The second message was that anybody could turn their life around. Even though his addiction had driven him to the lowest of low points, he had narrowly avoided jail time, and watched one of his best friends die from an overdose as well as his friend's baby die to neglect, he still was determined to make a better life for himself by the end of the movie. This was partly due to circumstance and willpower (his friend got arrested but he decided to go to rehab to get clean) and partially due to his parents, who locked him in a room and forced him to go through with the withdrawal process the proper way.

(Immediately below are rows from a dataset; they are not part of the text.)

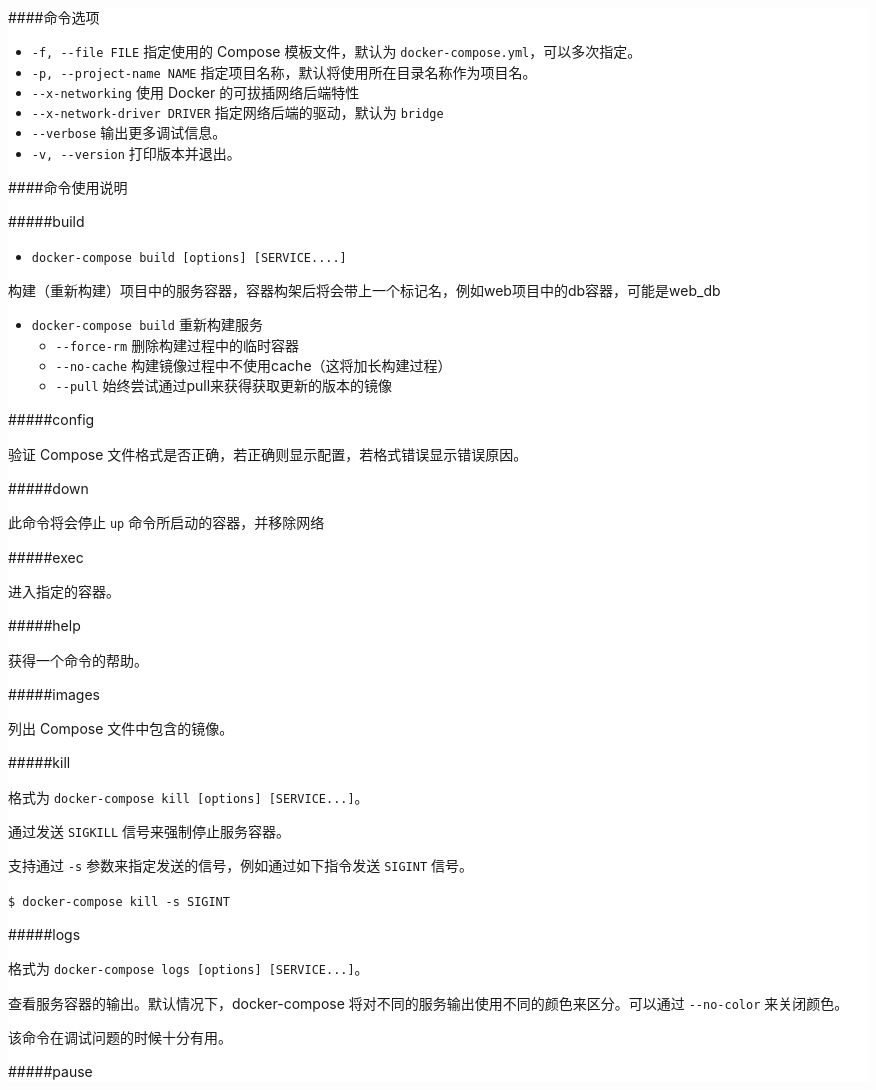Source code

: ####命令选项

* `-f, --file FILE` 指定使用的 Compose 模板文件，默认为 `docker-compose.yml`，可以多次指定。
* `-p, --project-name NAME` 指定项目名称，默认将使用所在目录名称作为项目名。
* `--x-networking` 使用 Docker 的可拔插网络后端特性
* `--x-network-driver DRIVER` 指定网络后端的驱动，默认为 `bridge`
* `--verbose` 输出更多调试信息。
* `-v, --version` 打印版本并退出。

####命令使用说明

#####build

* `docker-compose build [options] [SERVICE....]`

构建（重新构建）项目中的服务容器，容器构架后将会带上一个标记名，例如web项目中的db容器，可能是web_db

* `docker-compose build` 重新构建服务
  * `--force-rm` 删除构建过程中的临时容器
  * `--no-cache` 构建镜像过程中不使用cache（这将加长构建过程）
  * `--pull` 始终尝试通过pull来获得获取更新的版本的镜像

#####config

验证 Compose 文件格式是否正确，若正确则显示配置，若格式错误显示错误原因。

#####down

此命令将会停止 `up` 命令所启动的容器，并移除网络

#####exec

进入指定的容器。

#####help

获得一个命令的帮助。

#####images

列出 Compose 文件中包含的镜像。

#####kill

格式为 `docker-compose kill [options] [SERVICE...]`。

通过发送 `SIGKILL` 信号来强制停止服务容器。

支持通过 `-s` 参数来指定发送的信号，例如通过如下指令发送 `SIGINT` 信号。

```
$ docker-compose kill -s SIGINT
```

#####logs

格式为 `docker-compose logs [options] [SERVICE...]`。

查看服务容器的输出。默认情况下，docker-compose 将对不同的服务输出使用不同的颜色来区分。可以通过 `--no-color` 来关闭颜色。

该命令在调试问题的时候十分有用。

#####pause
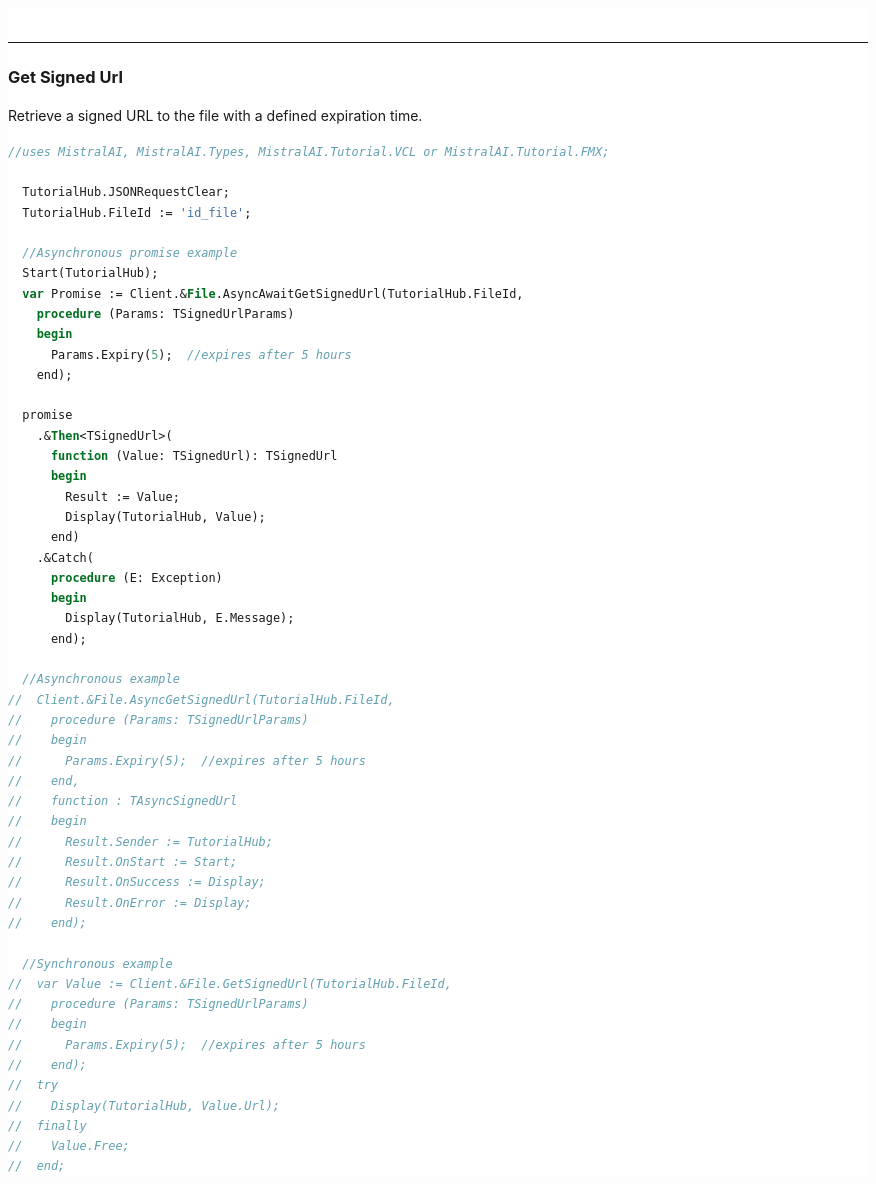 <br>

___

### Get Signed Url

Retrieve a signed URL to the file with a defined expiration time.


```Pascal
//uses MistralAI, MistralAI.Types, MistralAI.Tutorial.VCL or MistralAI.Tutorial.FMX;

  TutorialHub.JSONRequestClear;
  TutorialHub.FileId := 'id_file';

  //Asynchronous promise example
  Start(TutorialHub);
  var Promise := Client.&File.AsyncAwaitGetSignedUrl(TutorialHub.FileId,
    procedure (Params: TSignedUrlParams)
    begin
      Params.Expiry(5);  //expires after 5 hours
    end);

  promise
    .&Then<TSignedUrl>(
      function (Value: TSignedUrl): TSignedUrl
      begin
        Result := Value;
        Display(TutorialHub, Value);
      end)
    .&Catch(
      procedure (E: Exception)
      begin
        Display(TutorialHub, E.Message);
      end);

  //Asynchronous example
//  Client.&File.AsyncGetSignedUrl(TutorialHub.FileId,
//    procedure (Params: TSignedUrlParams)
//    begin
//      Params.Expiry(5);  //expires after 5 hours
//    end,
//    function : TAsyncSignedUrl
//    begin
//      Result.Sender := TutorialHub;
//      Result.OnStart := Start;
//      Result.OnSuccess := Display;
//      Result.OnError := Display;
//    end);

  //Synchronous example
//  var Value := Client.&File.GetSignedUrl(TutorialHub.FileId,
//    procedure (Params: TSignedUrlParams)
//    begin
//      Params.Expiry(5);  //expires after 5 hours
//    end);
//  try
//    Display(TutorialHub, Value.Url);
//  finally
//    Value.Free;
//  end;
```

The third message was probably the most hard-hitting message of them all to me- it was to romanticize having a normal life. In the beginning, Renton was talking about having a normal life sucks compared to heroin- however, the images shown along with that monologue were gross and not ideal. He talks about how working a job and starting a family, and dying of old age at a retirement home is pointless when you could choose to do heroin and not have to worry about any of it. However, by the end of the movie, that's all he wants, and all he is working towards. He speaks directly to the audience of middle-class people watching this in their living room when he says "I'm gonna be just like you." He wants and is looking forward to having a job, a family, even romanticizing the boring things that come with it such as mortgages and dental insurances, as well as the everyday good things that come with that lifestyle such as walks in the park or Family Christmas, which are things that we take for granted. Many movies, even classics like Pulp Fiction, romanticize the idea of hard drugs and a dangerous, violent, criminal lifestyle. However, this movie does the exact opposite and almost fills you with a renewed love for the everyday things in life, which is ironic for such a dark and disturbing movie.
All in all, if you can handle it, Trainspotting is one of the most darkly real movies of all time, and a must watch.